Я испугался: Олины слезы напомнили мне, что разговаривать с ней я не имею права. Что же делать? Савельев уже уволился из прокуратуры. Найти его можно, конечно. При желании. И кое о чем порасспросить.

– Оля, Оля… Зачем же ты подписала протоколы дознания, если сомневалась насчет участия Игоря?

– Я их почти не читала. Все время ревела, пока мне их показывали… И сейчас, как вспомню… А следователь и моих родителей убедил, и они ему тоже поверили. Так и получилось на бумаге, что Игорь был инициатором, сам специально меня вызвал на улицу. А теперь я из жалости его выгораживаю… Я думала, ладно, пусть пишет, а я выскажу свои сомнения на суде, понимаете? О том, что он не мог это сделать… Не верю, понимаете? Эти двое сбежали, а его схватили, когда соседи вызвали милицию.

– Но ты действительно могла многого не знать и не видеть, если теряла сознание, – сказал я. – Откуда же у тебя это сомнение?

– Для этого надо быть на моем месте, знать его. Я знаю, я ему нравилась. Но он не как другие, не пялился, не писал мне записок, и потом видно же, как парень к тебе относится, если на тебя не смотрит, краснеет, если к нему обращаешься… Скажите, если я заявлю на суде, что беременна от него, его отпустят? Как будущего отца нашего ребенка?

Я молчал, не зная, что и сказать. Смотрел на нее и чувствовал себя полным идиотом.

– Ты – беременна? Твои родители об этом знают?

– Это я просто так сказала, надо же его освободить от тюрьмы. А вообще я хочу ребенка. Может быть потому, что боюсь, что уже не смогу рожать. Мне теперь все равно от кого. Кому я теперь нужна такая, правильно? Пусть от него… Если это освободит его от тюрьмы.

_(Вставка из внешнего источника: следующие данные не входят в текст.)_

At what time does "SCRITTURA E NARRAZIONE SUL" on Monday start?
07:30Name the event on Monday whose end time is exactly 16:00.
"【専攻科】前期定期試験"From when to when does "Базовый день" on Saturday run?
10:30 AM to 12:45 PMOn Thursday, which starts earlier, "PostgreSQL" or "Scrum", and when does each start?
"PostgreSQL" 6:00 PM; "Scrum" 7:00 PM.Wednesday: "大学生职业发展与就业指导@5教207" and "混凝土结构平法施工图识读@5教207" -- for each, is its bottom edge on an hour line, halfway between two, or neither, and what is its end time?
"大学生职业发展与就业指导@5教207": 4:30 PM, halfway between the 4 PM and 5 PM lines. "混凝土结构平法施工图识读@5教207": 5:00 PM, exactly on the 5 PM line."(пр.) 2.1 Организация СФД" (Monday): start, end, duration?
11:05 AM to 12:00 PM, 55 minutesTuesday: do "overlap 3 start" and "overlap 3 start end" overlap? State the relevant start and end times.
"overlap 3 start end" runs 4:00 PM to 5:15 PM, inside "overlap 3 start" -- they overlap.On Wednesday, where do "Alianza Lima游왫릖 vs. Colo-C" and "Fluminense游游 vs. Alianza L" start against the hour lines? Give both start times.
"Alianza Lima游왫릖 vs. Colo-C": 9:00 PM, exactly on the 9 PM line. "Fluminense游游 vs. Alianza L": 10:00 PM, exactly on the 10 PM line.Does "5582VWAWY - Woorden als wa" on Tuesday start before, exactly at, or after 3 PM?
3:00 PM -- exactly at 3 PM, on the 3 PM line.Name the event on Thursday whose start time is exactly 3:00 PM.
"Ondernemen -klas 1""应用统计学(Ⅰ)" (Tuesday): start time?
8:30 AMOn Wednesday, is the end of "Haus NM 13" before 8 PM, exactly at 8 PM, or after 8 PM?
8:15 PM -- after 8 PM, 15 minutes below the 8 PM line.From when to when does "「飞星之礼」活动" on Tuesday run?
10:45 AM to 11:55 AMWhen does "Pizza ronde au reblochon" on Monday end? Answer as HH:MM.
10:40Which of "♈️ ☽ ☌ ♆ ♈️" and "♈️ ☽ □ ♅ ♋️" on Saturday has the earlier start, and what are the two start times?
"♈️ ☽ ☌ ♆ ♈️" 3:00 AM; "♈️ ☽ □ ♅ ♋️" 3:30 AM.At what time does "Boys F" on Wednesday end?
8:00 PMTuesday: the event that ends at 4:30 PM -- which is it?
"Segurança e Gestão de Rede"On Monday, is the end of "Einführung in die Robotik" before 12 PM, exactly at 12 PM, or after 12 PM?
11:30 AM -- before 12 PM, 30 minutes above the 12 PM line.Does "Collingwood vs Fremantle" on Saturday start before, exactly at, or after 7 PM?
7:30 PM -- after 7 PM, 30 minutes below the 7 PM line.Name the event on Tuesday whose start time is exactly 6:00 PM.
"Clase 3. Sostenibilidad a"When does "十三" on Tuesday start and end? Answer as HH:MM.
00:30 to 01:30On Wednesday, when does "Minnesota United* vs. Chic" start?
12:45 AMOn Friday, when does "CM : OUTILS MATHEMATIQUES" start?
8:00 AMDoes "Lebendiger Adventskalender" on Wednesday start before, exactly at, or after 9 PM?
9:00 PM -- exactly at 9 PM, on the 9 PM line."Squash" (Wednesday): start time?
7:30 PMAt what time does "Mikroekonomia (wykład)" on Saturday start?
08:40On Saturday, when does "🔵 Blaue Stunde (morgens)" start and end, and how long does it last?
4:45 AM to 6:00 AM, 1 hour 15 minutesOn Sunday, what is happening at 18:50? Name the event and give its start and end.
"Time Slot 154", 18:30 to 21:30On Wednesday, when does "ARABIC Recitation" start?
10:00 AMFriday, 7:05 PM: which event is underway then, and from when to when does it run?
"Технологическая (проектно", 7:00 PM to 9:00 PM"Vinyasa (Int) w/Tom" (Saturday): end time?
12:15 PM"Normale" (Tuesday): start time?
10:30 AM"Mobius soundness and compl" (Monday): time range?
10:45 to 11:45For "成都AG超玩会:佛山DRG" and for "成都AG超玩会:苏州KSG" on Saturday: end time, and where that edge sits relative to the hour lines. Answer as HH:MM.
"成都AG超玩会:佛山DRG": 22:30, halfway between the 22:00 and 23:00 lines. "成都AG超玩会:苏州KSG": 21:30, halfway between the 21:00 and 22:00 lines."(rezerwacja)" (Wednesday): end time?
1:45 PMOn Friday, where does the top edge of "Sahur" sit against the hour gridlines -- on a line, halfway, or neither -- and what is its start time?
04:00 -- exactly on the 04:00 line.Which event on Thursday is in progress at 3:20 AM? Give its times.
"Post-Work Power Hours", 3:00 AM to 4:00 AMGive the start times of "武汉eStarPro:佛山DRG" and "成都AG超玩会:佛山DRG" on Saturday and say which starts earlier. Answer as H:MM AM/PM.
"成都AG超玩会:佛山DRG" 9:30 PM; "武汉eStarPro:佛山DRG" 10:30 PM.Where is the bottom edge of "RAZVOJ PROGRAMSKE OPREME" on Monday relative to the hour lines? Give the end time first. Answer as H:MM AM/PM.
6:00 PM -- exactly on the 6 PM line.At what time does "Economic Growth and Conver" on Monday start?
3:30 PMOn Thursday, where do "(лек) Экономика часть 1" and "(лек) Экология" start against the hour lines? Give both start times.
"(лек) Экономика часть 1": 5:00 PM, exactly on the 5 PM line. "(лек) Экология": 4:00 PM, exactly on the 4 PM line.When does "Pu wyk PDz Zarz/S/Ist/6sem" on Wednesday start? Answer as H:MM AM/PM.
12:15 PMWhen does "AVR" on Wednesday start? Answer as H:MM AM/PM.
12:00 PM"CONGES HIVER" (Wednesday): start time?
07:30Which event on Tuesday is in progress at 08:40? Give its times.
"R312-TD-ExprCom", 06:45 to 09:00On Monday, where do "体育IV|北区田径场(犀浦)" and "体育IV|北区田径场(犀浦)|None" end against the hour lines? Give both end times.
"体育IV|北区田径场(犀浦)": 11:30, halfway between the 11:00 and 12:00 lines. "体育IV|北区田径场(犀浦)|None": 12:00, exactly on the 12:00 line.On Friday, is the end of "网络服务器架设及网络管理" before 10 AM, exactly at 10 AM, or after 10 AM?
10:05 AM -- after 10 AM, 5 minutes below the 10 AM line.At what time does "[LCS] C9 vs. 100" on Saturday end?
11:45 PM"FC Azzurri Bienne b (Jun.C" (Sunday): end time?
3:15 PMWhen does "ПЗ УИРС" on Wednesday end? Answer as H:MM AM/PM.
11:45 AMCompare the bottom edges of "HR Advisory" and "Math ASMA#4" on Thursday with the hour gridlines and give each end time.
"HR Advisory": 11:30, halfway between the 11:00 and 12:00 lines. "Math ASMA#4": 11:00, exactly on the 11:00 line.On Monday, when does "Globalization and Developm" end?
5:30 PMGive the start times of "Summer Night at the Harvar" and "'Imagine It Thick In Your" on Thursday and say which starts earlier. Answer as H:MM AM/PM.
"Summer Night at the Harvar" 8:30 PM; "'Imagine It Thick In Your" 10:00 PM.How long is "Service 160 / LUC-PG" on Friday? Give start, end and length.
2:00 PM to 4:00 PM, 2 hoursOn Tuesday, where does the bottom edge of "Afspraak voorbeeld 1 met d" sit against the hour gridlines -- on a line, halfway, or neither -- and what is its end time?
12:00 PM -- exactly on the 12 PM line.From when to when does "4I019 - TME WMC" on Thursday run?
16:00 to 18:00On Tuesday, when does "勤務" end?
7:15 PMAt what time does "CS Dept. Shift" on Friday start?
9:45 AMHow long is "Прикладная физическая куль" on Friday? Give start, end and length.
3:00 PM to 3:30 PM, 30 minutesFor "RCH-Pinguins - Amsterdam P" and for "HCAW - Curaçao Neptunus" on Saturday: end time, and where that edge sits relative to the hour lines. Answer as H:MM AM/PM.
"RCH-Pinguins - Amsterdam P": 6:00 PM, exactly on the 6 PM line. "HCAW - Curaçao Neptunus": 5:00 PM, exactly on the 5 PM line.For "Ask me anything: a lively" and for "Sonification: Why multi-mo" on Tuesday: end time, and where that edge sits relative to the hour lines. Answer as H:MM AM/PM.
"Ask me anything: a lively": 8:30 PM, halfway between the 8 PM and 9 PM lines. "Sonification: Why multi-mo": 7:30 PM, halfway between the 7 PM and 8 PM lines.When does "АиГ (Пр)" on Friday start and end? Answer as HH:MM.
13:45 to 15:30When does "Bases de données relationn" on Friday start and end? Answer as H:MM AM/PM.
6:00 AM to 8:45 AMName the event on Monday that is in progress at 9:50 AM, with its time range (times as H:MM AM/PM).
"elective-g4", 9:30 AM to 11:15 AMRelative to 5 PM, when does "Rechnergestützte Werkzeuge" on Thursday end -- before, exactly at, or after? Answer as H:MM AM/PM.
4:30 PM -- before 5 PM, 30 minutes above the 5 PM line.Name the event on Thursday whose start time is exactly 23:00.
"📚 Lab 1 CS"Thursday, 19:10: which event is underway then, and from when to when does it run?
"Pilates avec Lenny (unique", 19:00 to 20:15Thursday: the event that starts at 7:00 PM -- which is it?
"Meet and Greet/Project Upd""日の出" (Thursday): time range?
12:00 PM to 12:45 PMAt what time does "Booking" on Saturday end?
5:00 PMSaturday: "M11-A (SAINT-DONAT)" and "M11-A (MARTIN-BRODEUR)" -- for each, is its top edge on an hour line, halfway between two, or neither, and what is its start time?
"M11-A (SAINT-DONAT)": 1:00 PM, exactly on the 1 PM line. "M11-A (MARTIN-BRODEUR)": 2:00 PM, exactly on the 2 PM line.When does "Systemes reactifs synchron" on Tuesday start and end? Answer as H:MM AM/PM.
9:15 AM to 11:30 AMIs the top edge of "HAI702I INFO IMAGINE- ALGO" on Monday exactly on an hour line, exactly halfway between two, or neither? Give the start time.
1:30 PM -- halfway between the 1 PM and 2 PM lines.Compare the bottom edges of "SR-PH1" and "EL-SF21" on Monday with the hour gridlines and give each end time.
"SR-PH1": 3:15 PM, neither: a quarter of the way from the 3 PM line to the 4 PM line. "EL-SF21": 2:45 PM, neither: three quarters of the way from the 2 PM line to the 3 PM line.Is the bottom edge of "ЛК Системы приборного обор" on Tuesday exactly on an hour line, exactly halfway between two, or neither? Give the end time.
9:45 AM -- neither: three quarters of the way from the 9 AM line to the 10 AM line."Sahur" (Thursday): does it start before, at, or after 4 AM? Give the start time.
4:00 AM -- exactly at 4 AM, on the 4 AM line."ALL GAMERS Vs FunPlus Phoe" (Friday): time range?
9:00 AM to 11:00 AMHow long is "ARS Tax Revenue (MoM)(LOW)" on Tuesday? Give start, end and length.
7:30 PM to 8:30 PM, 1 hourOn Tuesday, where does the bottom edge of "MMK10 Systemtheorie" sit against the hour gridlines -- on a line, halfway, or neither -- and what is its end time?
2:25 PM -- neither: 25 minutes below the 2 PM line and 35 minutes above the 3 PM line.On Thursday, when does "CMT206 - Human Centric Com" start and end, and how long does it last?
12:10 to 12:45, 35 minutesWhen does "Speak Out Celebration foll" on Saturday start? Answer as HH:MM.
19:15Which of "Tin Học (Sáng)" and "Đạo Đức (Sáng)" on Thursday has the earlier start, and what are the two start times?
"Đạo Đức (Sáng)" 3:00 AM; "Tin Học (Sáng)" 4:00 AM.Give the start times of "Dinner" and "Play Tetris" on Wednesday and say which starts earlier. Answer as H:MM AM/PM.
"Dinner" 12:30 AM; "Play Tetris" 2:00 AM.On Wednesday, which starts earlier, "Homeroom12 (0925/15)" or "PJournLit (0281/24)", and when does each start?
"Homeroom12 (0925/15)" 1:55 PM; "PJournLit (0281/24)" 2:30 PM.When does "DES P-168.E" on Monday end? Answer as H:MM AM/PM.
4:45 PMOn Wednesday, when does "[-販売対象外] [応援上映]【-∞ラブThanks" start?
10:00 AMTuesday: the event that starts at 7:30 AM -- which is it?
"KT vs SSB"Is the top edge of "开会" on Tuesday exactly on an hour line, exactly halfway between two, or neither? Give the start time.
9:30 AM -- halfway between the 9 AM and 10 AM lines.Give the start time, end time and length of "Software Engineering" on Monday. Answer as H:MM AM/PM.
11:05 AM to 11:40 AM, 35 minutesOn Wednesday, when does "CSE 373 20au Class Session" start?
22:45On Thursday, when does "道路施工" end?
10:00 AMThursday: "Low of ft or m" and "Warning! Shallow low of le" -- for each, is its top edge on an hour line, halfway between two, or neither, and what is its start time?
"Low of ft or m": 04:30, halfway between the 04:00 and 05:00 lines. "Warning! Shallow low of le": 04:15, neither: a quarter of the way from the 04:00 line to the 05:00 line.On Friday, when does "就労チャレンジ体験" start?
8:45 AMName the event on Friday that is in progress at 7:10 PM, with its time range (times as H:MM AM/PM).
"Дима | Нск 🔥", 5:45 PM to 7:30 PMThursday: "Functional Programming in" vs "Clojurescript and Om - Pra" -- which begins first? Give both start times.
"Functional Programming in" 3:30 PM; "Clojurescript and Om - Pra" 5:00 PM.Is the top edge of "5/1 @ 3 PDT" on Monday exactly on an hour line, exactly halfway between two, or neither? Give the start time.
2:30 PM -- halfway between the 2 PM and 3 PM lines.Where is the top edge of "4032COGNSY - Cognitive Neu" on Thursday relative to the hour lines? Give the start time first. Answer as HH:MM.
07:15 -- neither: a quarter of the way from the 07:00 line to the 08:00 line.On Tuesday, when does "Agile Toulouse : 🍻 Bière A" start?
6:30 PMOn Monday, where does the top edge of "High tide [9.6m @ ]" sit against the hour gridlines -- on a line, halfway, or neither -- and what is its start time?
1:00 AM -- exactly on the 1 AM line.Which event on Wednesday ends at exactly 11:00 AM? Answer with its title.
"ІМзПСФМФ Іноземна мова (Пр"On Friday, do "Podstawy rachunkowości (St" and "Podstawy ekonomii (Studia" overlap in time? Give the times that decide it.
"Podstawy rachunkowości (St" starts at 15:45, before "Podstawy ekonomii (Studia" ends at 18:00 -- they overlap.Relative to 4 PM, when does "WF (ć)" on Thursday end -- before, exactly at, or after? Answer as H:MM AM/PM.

Это был детский лепет. Бедная девочка. Как же эта беда перевернула ее душу…

– Пока что забудь, что ты сейчас наговорила, – сказал я как можно мягче. – Это пройдет. Не может не пройти… Спасибо тебе.

– За что? – она подняла на меня глаза, полные слез.

– За искренность… В общем, ты убедила меня, что в этом деле многое еще не ясно.

Я поднялся.

– На сегодня хватит, идем, я провожу тебя к твоему охраннику.

Дома, то есть на новой квартире, я не находил себе места. Во что я ввязался? Тревога не отпускала меня. Неужели это изнасилование могло быть подстроено? Но как такое может быть? Как можно заставить подростка совершить такое гнусное преступление, если он не хочет этого делать? Похоже на то, что все здесь сложней, чем представлял себе следователь Савельев.

Сегодня насилуют и в лифтах, и в подъездах чуть ли не каждый день. Впрочем, говорят, что в последнее время статистика этих преступлений стремительно падает. Хотя от этого не легче каждой конкретной женщине или девушке, подвергшейся поруганию. Их близким тоже. Но статистика утверждает, что одновременно падает и рождаемость. Не следует ли из этого вывод, что падает мужская потенция? Поэтому уменьшается цифра изнасилований, а отнюдь не улучшаются нравы.

Что же стоит за случившимся? И за тем, что за ним последовало? Понятно, что за каждым заказным убийством всегда чьи-то интересы – политические, экономические. А здесь? Заказное изнасилование? Что-то новенькое…

Я разобрал свой телефонный аппарат, внимательно осмотрел его внутренности. Ничего такого, что могло быть прослушкой. Вряд ли Бах знает, что меня уже не надо просить или подталкивать, что теперь я расцениваю это как свой долг. Мне сейчас не просто интересно в этом разобраться, мне это необходимо. Ибо речь теперь пойдет о моем адвокатском расследовании. Я отдаю себе отчет в том, что адвокатское и следовательское расследование – разные вещи. И постараюсь не превышать своих прав. Мне надо добраться до сути, не формально, а во всех подробностях разобраться в этом деле.

Я ходил по комнате, бормоча вслух все это, потом остановился. Так может поехать крыша. Надо бы позвонить Кате. Жаль, что ее нет рядом. Эта все моя идиотская затея с нашим разъездом, тем более что необходимость в нем, кажется, отпала. Я набрал ее новый номер. Длинные гудки, сплошное молчание. Походил еще немного, потом снова набрал. Телефон не отвечал.